> Task directions
What you return must match the records word for word, except that pictures are dropped.

Bounding box prediction data
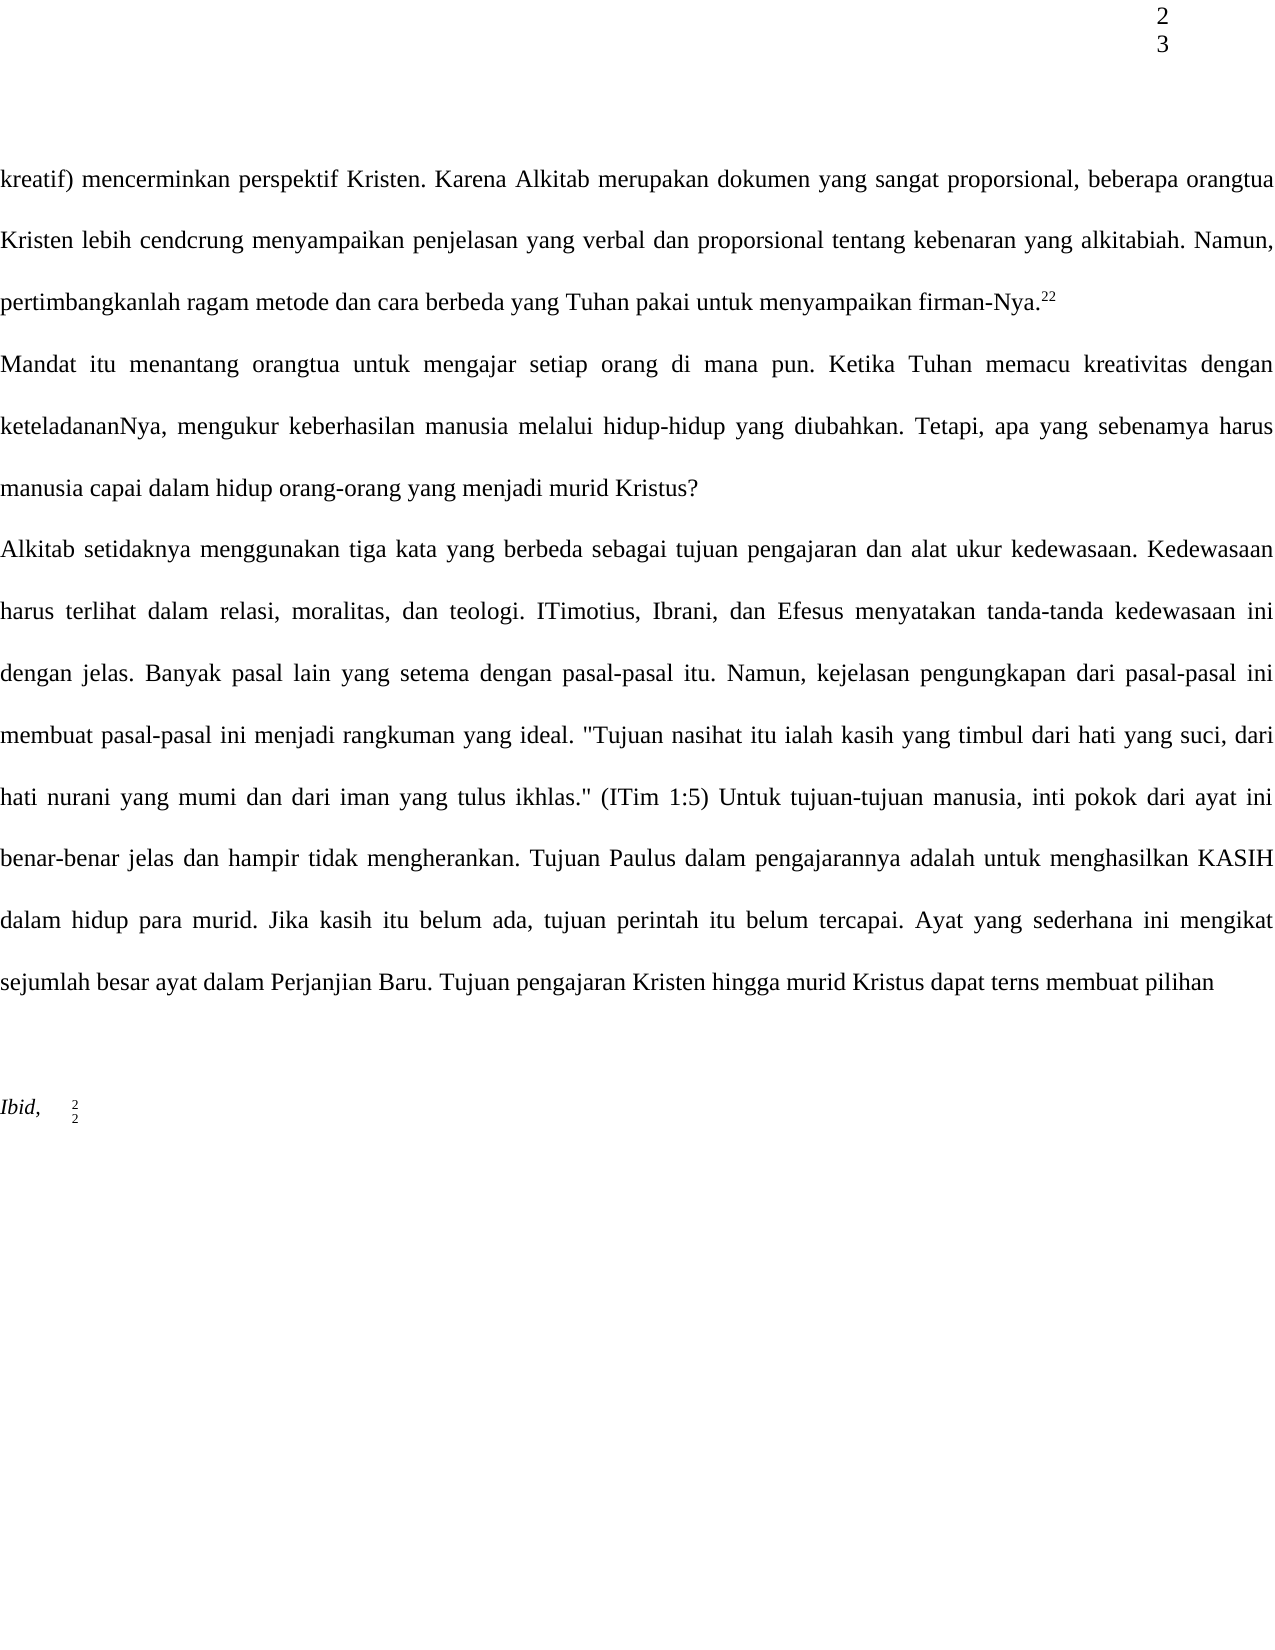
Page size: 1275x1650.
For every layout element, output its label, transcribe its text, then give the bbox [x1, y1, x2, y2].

subtitle Ibid, [0, 1097, 1275, 1119]
text Alkitab setidaknya menggunakan tiga kata yang berbeda sebagai tujuan pengajaran dan alat ukur kedewasaan. Kedewasaan harus terlihat dalam relasi, moralitas, dan teologi. ITimotius, Ibrani, dan Efesus menyatakan tanda-tanda kedewasaan ini dengan jelas. Banyak pasal lain yang setema dengan pasal-pasal itu. Namun, kejelasan pengungkapan dari pasal-pasal ini membuat pasal-pasal ini menjadi rangkuman yang ideal. "Tujuan nasihat itu ialah kasih yang timbul dari hati yang suci, dari hati nurani yang mumi dan dari iman yang tulus ikhlas." (ITim 1:5) Untuk tujuan-tujuan manusia, inti pokok dari ayat ini benar-benar jelas dan hampir tidak mengherankan. Tujuan Paulus dalam pengajarannya adalah untuk menghasilkan KASIH dalam hidup para murid. Jika kasih itu belum ada, tujuan perintah itu belum tercapai. Ayat yang sederhana ini mengikat sejumlah besar ayat dalam Perjanjian Baru. Tujuan pengajaran Kristen hingga murid Kristus dapat terns membuat pilihan [0, 508, 1275, 1003]
text kreatif) mencerminkan perspektif Kristen. Karena Alkitab merupakan dokumen yang sangat proporsional, beberapa orangtua Kristen lebih cendcrung menyampaikan penjelasan yang verbal dan proporsional tentang kebenaran yang alkitabiah. Namun, pertimbangkanlah ragam metode dan cara berbeda yang Tuhan pakai untuk menyampaikan firman-Nya.22 [0, 138, 1275, 323]
text Mandat itu menantang orangtua untuk mengajar setiap orang di mana pun. Ketika Tuhan memacu kreativitas dengan keteladananNya, mengukur keberhasilan manusia melalui hidup-hidup yang diubahkan. Tetapi, apa yang sebenamya harus manusia capai dalam hidup orang-orang yang menjadi murid Kristus? [0, 323, 1275, 508]
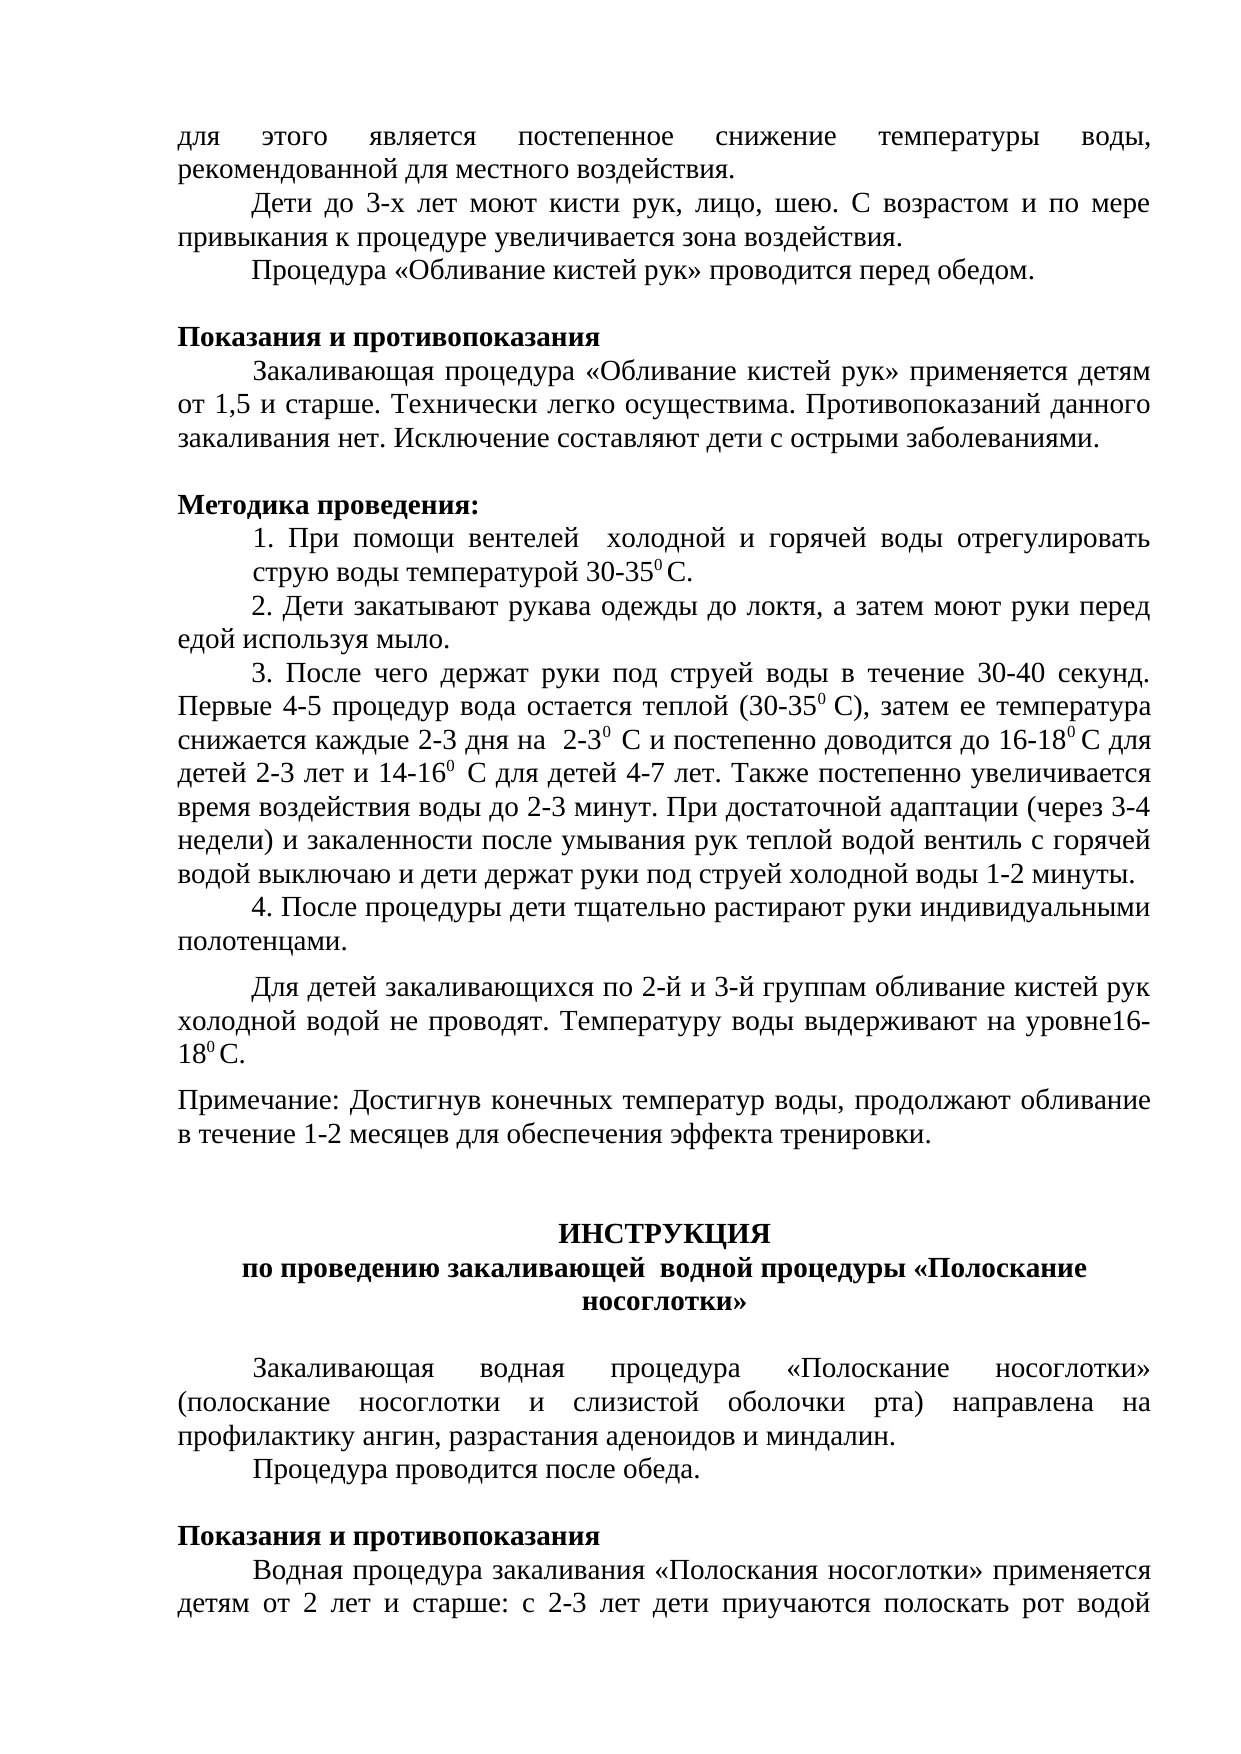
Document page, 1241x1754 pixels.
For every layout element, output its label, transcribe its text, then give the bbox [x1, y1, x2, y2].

text Закаливающая водная процедура «Полоскание носоглотки» (полоскание носоглотки и слизистой оболочки рта) направлена на профилактику ангин, разрастания аденоидов и миндалин. [177, 1351, 1152, 1451]
text по проведению закаливающей водной процедуры «Полоскание носоглотки» [177, 1250, 1152, 1317]
text 1. При помощи вентелей холодной и горячей воды отрегулировать струю воды температурой 30-350 С. [252, 521, 1152, 588]
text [177, 1552, 1152, 1619]
text Процедура «Обливание кистей рук» проводится перед обедом. [177, 252, 1152, 286]
text 4. После процедуры дети тщательно растирают руки индивидуальными полотенцами. [177, 889, 1152, 957]
text Дети до 3-х лет моют кисти рук, лицо, шею. С возрастом и по мере привыкания к процедуре увеличивается зона воздействия. [177, 185, 1152, 252]
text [177, 118, 1152, 185]
text 3. После чего держат руки под струей воды в течение 30-40 секунд. Первые 4-5 процедур вода остается теплой (30-350 С), затем ее температура снижается каждые 2-3 дня на 2-30 С и постепенно доводится до 16-180 С для детей 2-3 лет и 14-160 С для детей 4-7 лет. Также постепенно увеличивается время воздействия воды до 2-3 минут. При достаточной адаптации (через 3-4 недели) и закаленности после умывания рук теплой водой вентиль с горячей водой выключаю и дети держат руки под струей холодной воды 1-2 минуты. [177, 655, 1152, 889]
text Процедура проводится после обеда. [177, 1451, 1152, 1485]
text Показания и противопоказания [177, 319, 1152, 353]
text Показания и противопоказания [177, 1518, 1152, 1552]
text Для детей закаливающихся по 2-й и 3-й группам обливание кистей рук холодной водой не проводят. Температуру воды выдерживают на уровне16-180 С. [177, 969, 1152, 1070]
text Методика проведения: [177, 487, 1152, 521]
text Примечание: Достигнув конечных температур воды, продолжают обливание в течение 1-2 месяцев для обеспечения эффекта тренировки. [177, 1082, 1152, 1149]
text 2. Дети закатывают рукава одежды до локтя, а затем моют руки перед едой используя мыло. [177, 588, 1152, 655]
text ИНСТРУКЦИЯ [177, 1216, 1152, 1250]
text Закаливающая процедура «Обливание кистей рук» применяется детям от 1,5 и старше. Технически легко осуществима. Противопоказаний данного закаливания нет. Исключение составляют дети с острыми заболеваниями. [177, 353, 1152, 453]
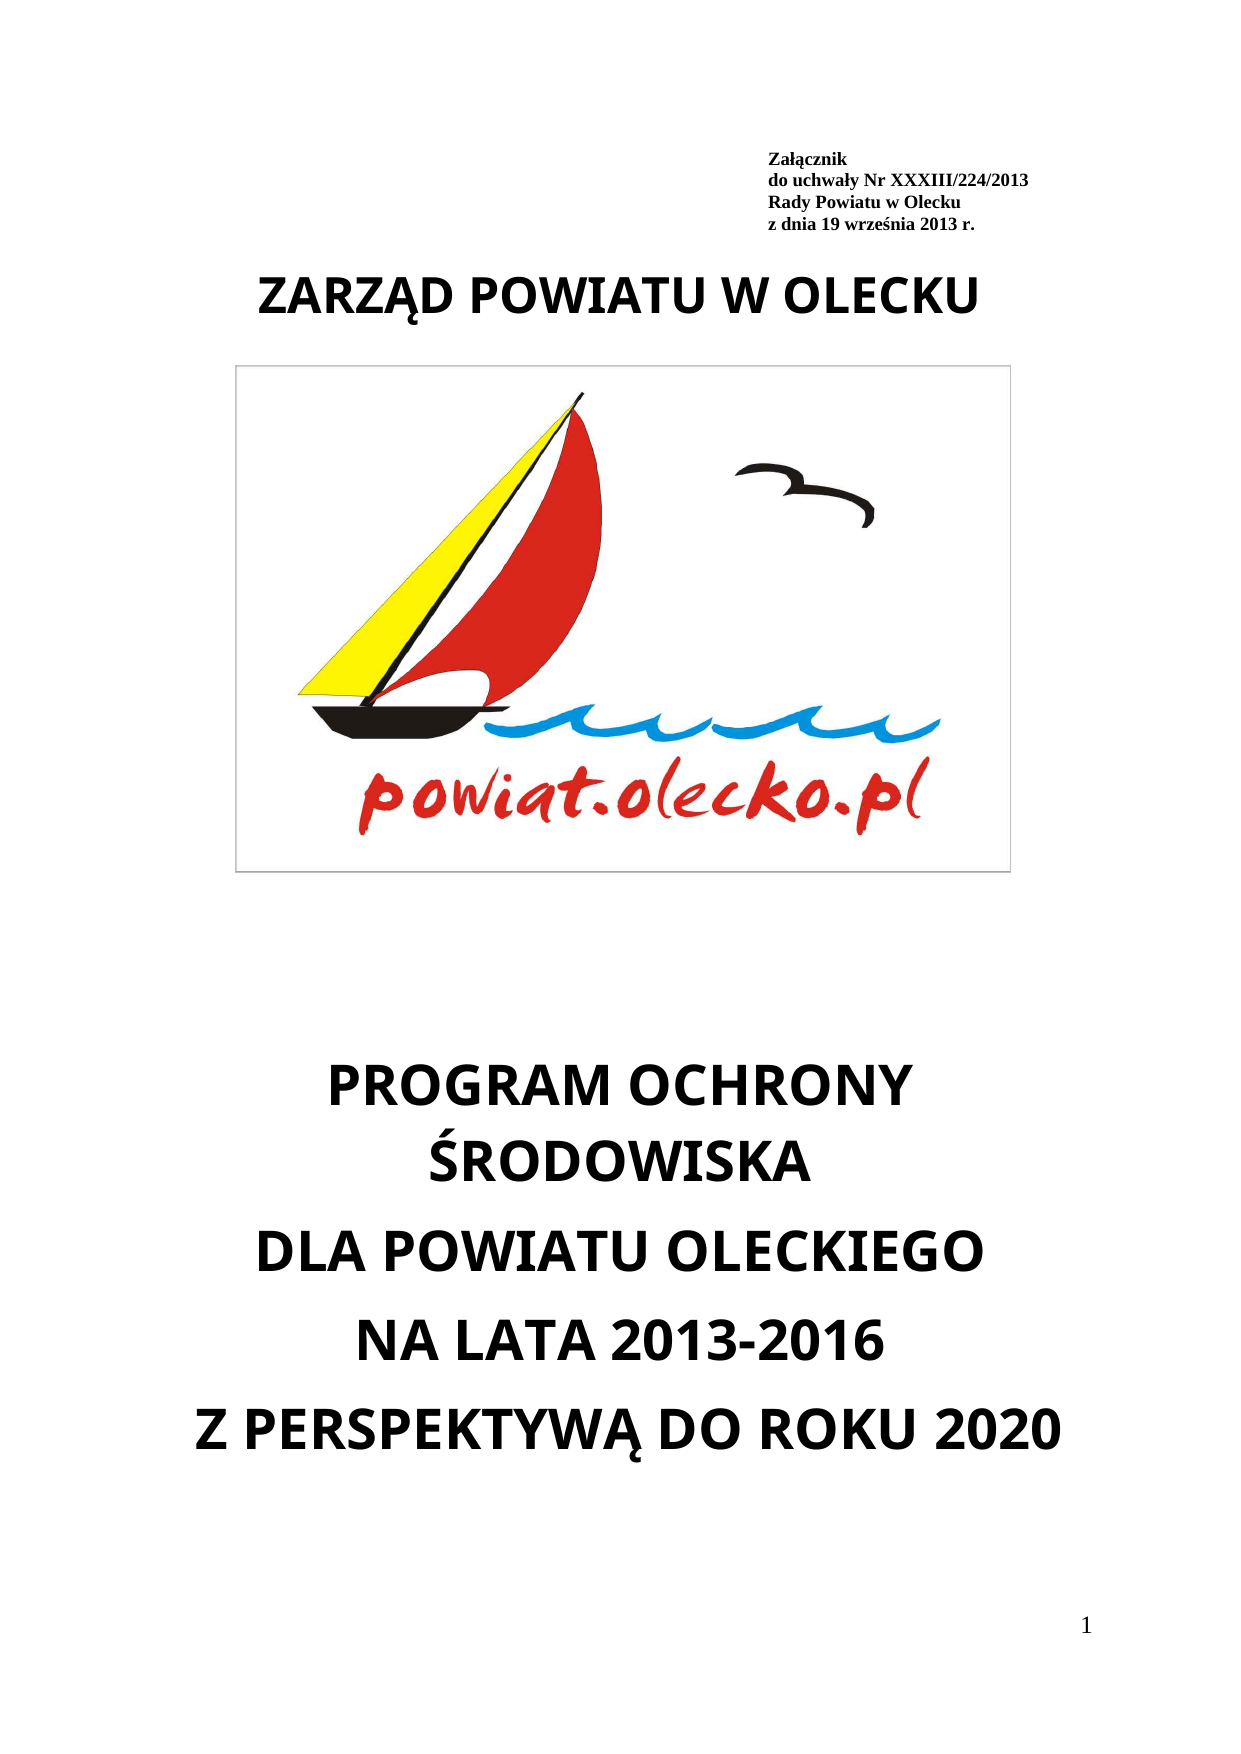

> Written response
Page size: 1275x1650.
For every layout element, output its label, transcribe its text, then give the bbox [x1, y1, x2, y2].

subtitle Ibid, [0, 1097, 1275, 1119]
text Alkitab setidaknya menggunakan tiga kata yang berbeda sebagai tujuan pengajaran dan alat ukur kedewasaan. Kedewasaan harus terlihat dalam relasi, moralitas, dan teologi. ITimotius, Ibrani, dan Efesus menyatakan tanda-tanda kedewasaan ini dengan jelas. Banyak pasal lain yang setema dengan pasal-pasal itu. Namun, kejelasan pengungkapan dari pasal-pasal ini membuat pasal-pasal ini menjadi rangkuman yang ideal. "Tujuan nasihat itu ialah kasih yang timbul dari hati yang suci, dari hati nurani yang mumi dan dari iman yang tulus ikhlas." (ITim 1:5) Untuk tujuan-tujuan manusia, inti pokok dari ayat ini benar-benar jelas dan hampir tidak mengherankan. Tujuan Paulus dalam pengajarannya adalah untuk menghasilkan KASIH dalam hidup para murid. Jika kasih itu belum ada, tujuan perintah itu belum tercapai. Ayat yang sederhana ini mengikat sejumlah besar ayat dalam Perjanjian Baru. Tujuan pengajaran Kristen hingga murid Kristus dapat terns membuat pilihan [0, 508, 1275, 1003]
text kreatif) mencerminkan perspektif Kristen. Karena Alkitab merupakan dokumen yang sangat proporsional, beberapa orangtua Kristen lebih cendcrung menyampaikan penjelasan yang verbal dan proporsional tentang kebenaran yang alkitabiah. Namun, pertimbangkanlah ragam metode dan cara berbeda yang Tuhan pakai untuk menyampaikan firman-Nya.22 [0, 138, 1275, 323]
text Mandat itu menantang orangtua untuk mengajar setiap orang di mana pun. Ketika Tuhan memacu kreativitas dengan keteladananNya, mengukur keberhasilan manusia melalui hidup-hidup yang diubahkan. Tetapi, apa yang sebenamya harus manusia capai dalam hidup orang-orang yang menjadi murid Kristus? [0, 323, 1275, 508]
Document page, 1241x1754 pixels.
For every layout element, output its label, transcribe its text, then give the bbox [x1, y1, x2, y2].

text Закаливающая водная процедура «Полоскание носоглотки» (полоскание носоглотки и слизистой оболочки рта) направлена на профилактику ангин, разрастания аденоидов и миндалин. [177, 1351, 1152, 1451]
text по проведению закаливающей водной процедуры «Полоскание носоглотки» [177, 1250, 1152, 1317]
text 1. При помощи вентелей холодной и горячей воды отрегулировать струю воды температурой 30-350 С. [252, 521, 1152, 588]
text [177, 1552, 1152, 1619]
text Процедура «Обливание кистей рук» проводится перед обедом. [177, 252, 1152, 286]
text 4. После процедуры дети тщательно растирают руки индивидуальными полотенцами. [177, 889, 1152, 957]
text Дети до 3-х лет моют кисти рук, лицо, шею. С возрастом и по мере привыкания к процедуре увеличивается зона воздействия. [177, 185, 1152, 252]
text [177, 118, 1152, 185]
text 3. После чего держат руки под струей воды в течение 30-40 секунд. Первые 4-5 процедур вода остается теплой (30-350 С), затем ее температура снижается каждые 2-3 дня на 2-30 С и постепенно доводится до 16-180 С для детей 2-3 лет и 14-160 С для детей 4-7 лет. Также постепенно увеличивается время воздействия воды до 2-3 минут. При достаточной адаптации (через 3-4 недели) и закаленности после умывания рук теплой водой вентиль с горячей водой выключаю и дети держат руки под струей холодной воды 1-2 минуты. [177, 655, 1152, 889]
text Процедура проводится после обеда. [177, 1451, 1152, 1485]
text Показания и противопоказания [177, 319, 1152, 353]
text Показания и противопоказания [177, 1518, 1152, 1552]
text Для детей закаливающихся по 2-й и 3-й группам обливание кистей рук холодной водой не проводят. Температуру воды выдерживают на уровне16-180 С. [177, 969, 1152, 1070]
text Методика проведения: [177, 487, 1152, 521]
text Примечание: Достигнув конечных температур воды, продолжают обливание в течение 1-2 месяцев для обеспечения эффекта тренировки. [177, 1082, 1152, 1149]
text 2. Дети закатывают рукава одежды до локтя, а затем моют руки перед едой используя мыло. [177, 588, 1152, 655]
text ИНСТРУКЦИЯ [177, 1216, 1152, 1250]
text Закаливающая процедура «Обливание кистей рук» применяется детям от 1,5 и старше. Технически легко осуществима. Противопоказаний данного закаливания нет. Исключение составляют дети с острыми заболеваниями. [177, 353, 1152, 453]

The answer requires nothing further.